* Goal A *
In the blog post, which village did the writer spend a weekend in during the winter trip to the North?
* Goal B *
Repeat word for word the part of the blog post starting with "Old Mr Frazier" and going on through "weather. The end!".

* Provided text *
Old Mr Frazier had a farm, eieio.
And on that farm he had some cows. And he ate lots of them and lived very
healthily until he was 88 years old - and the weather was the weather. The end!
So please will the media, both
social and anti, stop telling me to become a vegan. Your arguments are
inherently flawed, as is your complexion. Despite the propaganda being driven
by massive corporate business, who have a lot of money to gain by it, meat is
good for you and the planet, especially if it is UK produced. If you must eat
imported avocados, lettuce (in winter) and almond milk, take a good look at
where it comes from and how it gets to you. I mean properly research it, don’t
just ask your sycophantic smug vegan friends. Seek out some real science, not
the one-sided BS you see on TV.
Oo, that feels better. To the
rest of you, welcome officially to a new decade, possibly one where I become
even more grumpy than the last one. At present we are still in Fife, enduring
Storm Brendan battering our windows and keeping our occasional builders away. I
have to say it is quite satisfying to see some of our pile of 150 year old
bricks now built around our wooden framed extension but we are still a long way
off the mark, with the roof leaking faster than Julian Assange and the pressure mounting. Shortly we will be
away back to Chauffour in time for lambing, hoping to take in a 6 Nations rugby
game in Paris en-route, in our old camper. Just a few weeks ago we took 'Libby'
on a winter trip up to the frozen North, spending a weekend in the cute village
of Braemar. Sadly though, for the first time in the 3+ years we have had her,
the engine decided to splutter while we were climbing the long road up towards
Glenshee ski-slopes. As we dropped to a walking pace, the coughing got louder
and for a minute of two, it looked like we were to spend a night in one of the
highest points in Scotland, in mid Jan, in a tin-can with no heating - not an
ideal situation. Thankfully we managed to get over the summit and freewheel the
next 15 miles or so to our destination. The machine is now in dry-dock awaiting
news of her intestinal trauma. Hopefully it is all repairable else it might
scupper our travel plans somewhat.

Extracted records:

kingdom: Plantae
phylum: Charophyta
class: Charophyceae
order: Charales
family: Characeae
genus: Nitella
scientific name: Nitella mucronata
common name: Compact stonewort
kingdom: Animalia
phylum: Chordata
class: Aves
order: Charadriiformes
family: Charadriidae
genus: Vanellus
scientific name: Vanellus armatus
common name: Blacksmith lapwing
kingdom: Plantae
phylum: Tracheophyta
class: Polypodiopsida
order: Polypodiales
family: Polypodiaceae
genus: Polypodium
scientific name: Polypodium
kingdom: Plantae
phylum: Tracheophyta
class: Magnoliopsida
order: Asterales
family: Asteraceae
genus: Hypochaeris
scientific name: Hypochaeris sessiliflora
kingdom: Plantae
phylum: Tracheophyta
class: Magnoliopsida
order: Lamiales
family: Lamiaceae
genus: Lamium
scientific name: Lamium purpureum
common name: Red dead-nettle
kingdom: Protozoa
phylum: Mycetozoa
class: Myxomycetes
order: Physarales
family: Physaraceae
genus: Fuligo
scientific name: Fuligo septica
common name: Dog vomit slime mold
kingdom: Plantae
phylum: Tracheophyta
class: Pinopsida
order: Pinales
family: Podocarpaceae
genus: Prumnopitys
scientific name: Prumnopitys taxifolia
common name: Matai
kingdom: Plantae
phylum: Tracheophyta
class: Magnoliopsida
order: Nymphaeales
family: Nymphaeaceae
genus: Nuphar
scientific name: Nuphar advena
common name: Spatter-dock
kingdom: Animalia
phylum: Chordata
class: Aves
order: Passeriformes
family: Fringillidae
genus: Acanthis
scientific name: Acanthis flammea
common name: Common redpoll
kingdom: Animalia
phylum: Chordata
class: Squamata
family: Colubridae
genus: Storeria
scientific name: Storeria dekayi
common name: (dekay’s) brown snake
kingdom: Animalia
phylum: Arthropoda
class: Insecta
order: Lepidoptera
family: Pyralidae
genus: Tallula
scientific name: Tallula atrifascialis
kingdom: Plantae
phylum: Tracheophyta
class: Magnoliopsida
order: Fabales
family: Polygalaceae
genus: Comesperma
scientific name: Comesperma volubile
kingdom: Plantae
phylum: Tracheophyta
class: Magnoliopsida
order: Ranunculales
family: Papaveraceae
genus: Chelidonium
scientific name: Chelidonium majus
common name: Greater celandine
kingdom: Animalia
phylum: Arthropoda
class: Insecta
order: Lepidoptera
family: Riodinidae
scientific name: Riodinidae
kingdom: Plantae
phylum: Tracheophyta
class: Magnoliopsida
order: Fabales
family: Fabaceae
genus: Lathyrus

* Task output A *
Braemar

* Task output B *
Old Mr Frazier had a farm, eieio.
And on that farm he had some cows. And he ate lots of them and lived very
healthily until he was 88 years old - and the weather was the weather. The end!